'''

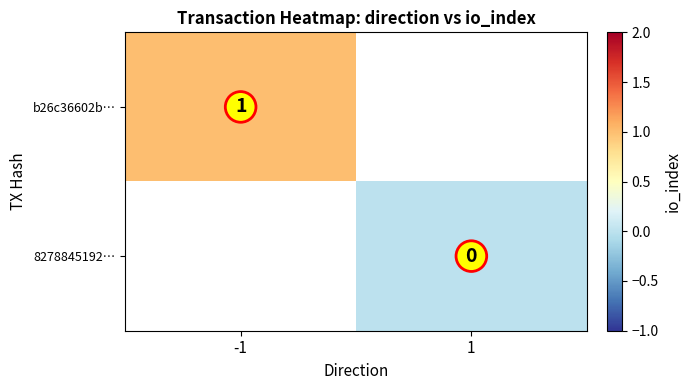

Is it true that b26c36602b… equals 1 at -1?

True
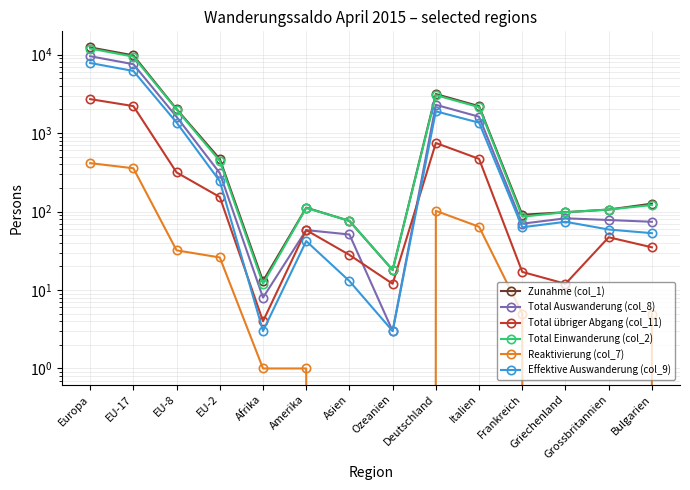

What is the average value of the Total übriger Abgang (col_11) series?

487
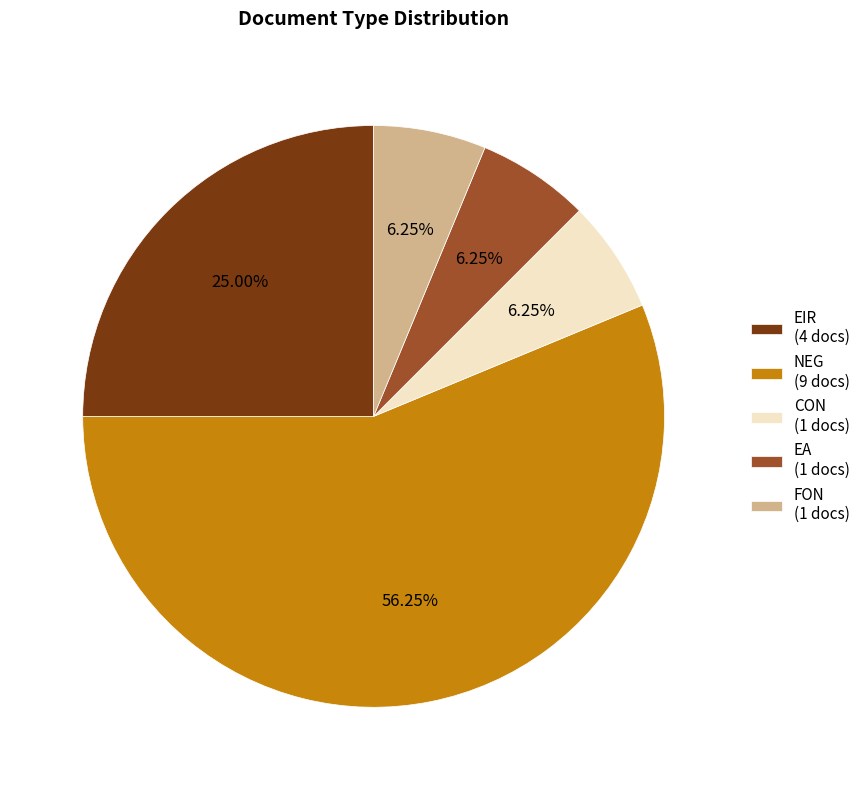

True or false: FON accounts for 1% of the total.

False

'''

_EXERCISE AIM_
Write down all of the data above word for word, leaving out the pictures.

_OUTPUT_
Is it true that b26c36602b… equals 1 at -1?

True

What is the average value of the Total übriger Abgang (col_11) series?

487

True or false: FON accounts for 1% of the total.

False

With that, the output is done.